そんな中、ポポロ亭の裏庭で、芋ジャージ姿の強欲アイドル・リーザが、純白のドレスに身を包んだルナにすり寄っていくのが窓越しに見えた。
「ルナ様あああ♡」
リーザが、猫撫で声でルナの両手を取る。その瞳には、間違いなく『¥』マークがバチィィンと点灯していた。
「あらなーに? リーザちゃん」
ルナは、絵に描いたような深窓の令嬢の微笑みを浮かべ、小首を傾げた。彼女には悪意という概念が存在しないため、リーザから滲み出ている真っ黒な下心(詐欺師のオーラ)を微塵も感知できていない。

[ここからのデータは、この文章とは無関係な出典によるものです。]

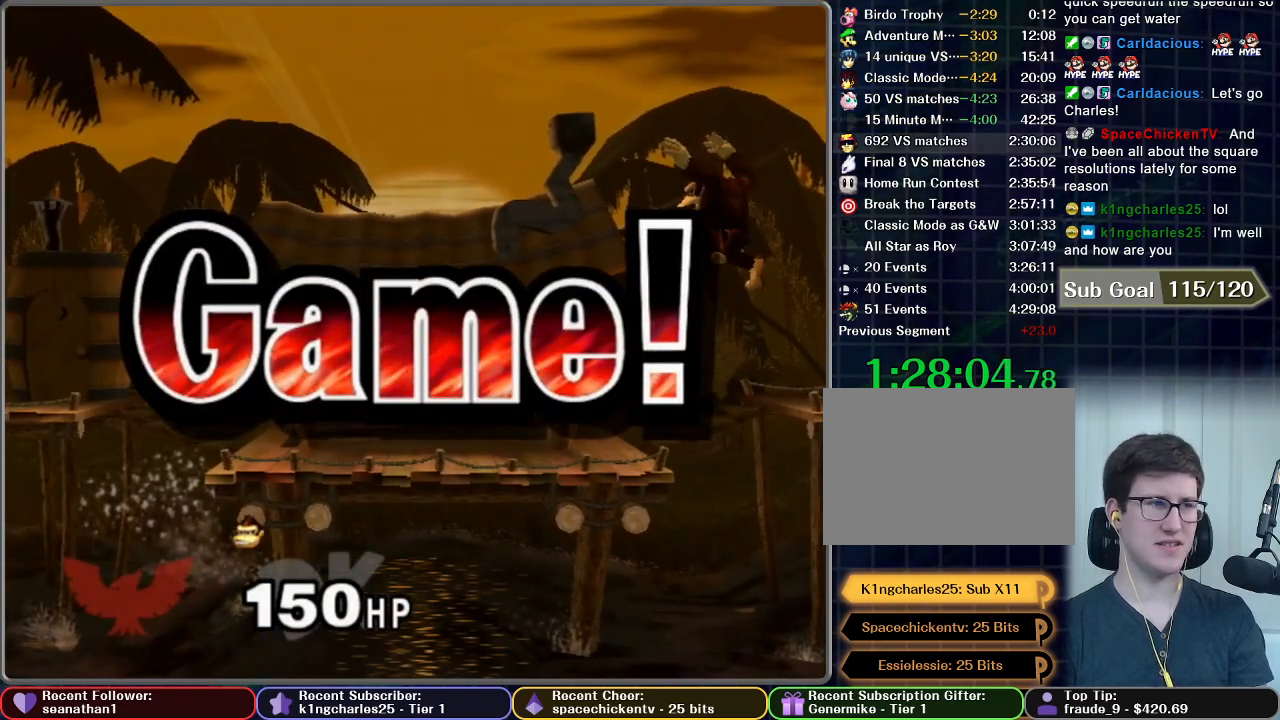
{"buttons": ["A"], "left_stick": "center", "right_stick": "center", "button_events": []}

「ちょっと、ルナ様の特殊能力を、私の為に、ゲフンゲフン、、いえ! 世界の為に使ってみません事?」
「まぁ、世界の為に? 分かりましたわ」
即答である。
世界樹の森から出たばかりの温室育ちのエルフは、底辺を這いずり回って生き抜いてきた貧乏神アイドルの話術(というより勢い)にあっさりと丸め込まれてしまった。
(……嫌な予感しかしないな)
俺の経営者としての危機管理センサーが激しく反応した。
包丁を置き、エプロンを外して防刃ジャージのジッパーを上げる。俺は気配を完全に殺す隠密歩法で、二人の後をこっそりと尾行することにした。
ルナミスパーラー 鉄火場に降り立った妖精と泥棒猫
リーザとルナが向かったのは、ポポロ村から少し離れた国境沿いの歓楽街にある、ネオンサインが毒々しく輝く遊技場――『ルナミスパーラー』だった。

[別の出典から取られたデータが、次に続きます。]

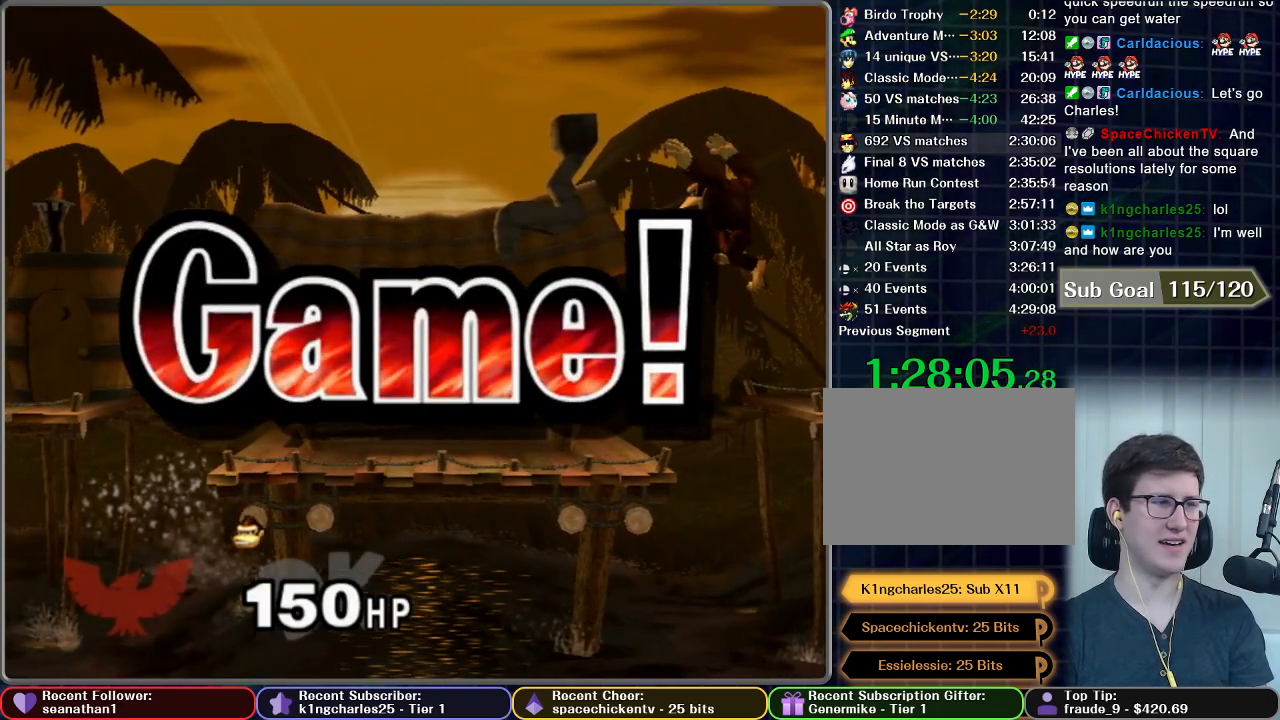
{"buttons": ["A"], "left_stick": "center", "right_stick": "center", "button_events": []}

ここは、三国の荒くれ者や商人たちが、日銭を稼ぐ(あるいは溶かす)ために集まる鉄火場だ。店内には『羽根パチ』と呼ばれる、銀玉を弾いてピン(釘)の森を抜けさせ、特定のポケットに入れば玉が大量に増えるというギャンブル機がズラリと並んでいる。
タバコの煙と、軍艦マーチのようなやかましいBGM、そして銀玉が弾ける金属音が鼓膜を打つ。
そんな劣悪な環境に、純白のドレスを着たルナが足を踏み入れたものだから、周囲の客たちは「なんだあの場違いな超絶美少女は!?」と目を丸くしていた。
しかし、リーザは周囲の視線など意に介さない。
彼女は店内に入るや否や、息を吸うかのごとく、ごく自然な動作で四つん這いになって、床に落ちている銀玉を拾い始めたのである。
「シュシュシュッ! ここにも一粒! あ、あそこの台の下にも三粒! 塵も積もればマウンテンですわーっ!」
ゴキブリもかくやという圧倒的なスピードと這いずり(匍匐前進)で、客が落とした銀玉を瞬く間に回収していく。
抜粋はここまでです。